Acceptance Testing with Pavilion
Paul Ferrell
Abstract
Testing new clusters for operability, performance, and contract compliance,
otherwise known as acceptance testing, generally requires a great deal of
time and effort from a significant number of staff. Tests must be scripted,
made compatible with the new cluster, and calibrated for optimal
performance. Documentation for running these tests is typically lacking,
with expertise spread across disparate individuals who each have their own
methodologies and organization. Everything from test build scripts to
results are in custom, incompatible formats, necessitating a substantial
amount of coordination when performing acceptance testing.

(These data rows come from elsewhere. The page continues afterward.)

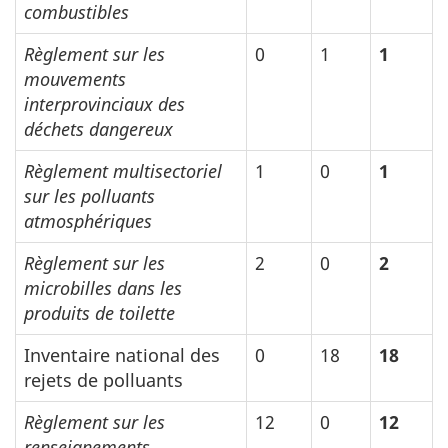
combustibles
Règlement sur les
0
1
1
mouvements
interprovinciaux des
déchets dangereux
Règlement multisectoriel
1
0
1
sur les polluants
atmosphériques
Règlement sur les
2
0
2
microbilles dans les
produits de toilette
Inventaire national des
0
18
18
rejets de polluants
Règlement sur les
12
0
12
renseignements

Pavilion 2.0 was developed with the goal of streamlining the day-to-day
operational and regression testing of production clusters at Los Alamos
National Laboratory (LANL). Pavilion provides a standardized, YAML config
based method which automatically handles many of the complicated and system
dependent tasks involved in building and running tests and performance
metrics. Results are gathered automatically into a common JSON format which
can be displayed or graphed directly via Pavilion, or fed into Splunk or
similar tools. Pavilion has allowed our team to drastically improve the
quality and quantity of the tests we run to ensure consistent functionality
of our systems.
With the advent of Crossroads, our new flagship Advanced Technology System
(ATS) and its associated smaller clusters, we sought to simplify our
acceptance testing processes as well. While this has involved the addition
of new features in Pavilion itself, it has primarily entailed the
development of Pavilion test configs for a wide variety of performance and
functionality tests. By developing the test configurations under Pavilion,
we were able to take advantage of Pavilion’s ability to modularize the
process, allowing these tests to be easily adapted to each of the new
clusters. Moreover, the standardization under Pavilion makes it so that
anyone on our testing team can now build, run, and gather standardized
results for any of the acceptance tests. These new test configurations
were written with more than just LANL in mind - they are intended for
incorporation into Pavilion itself as a library adaptable to any new cluster.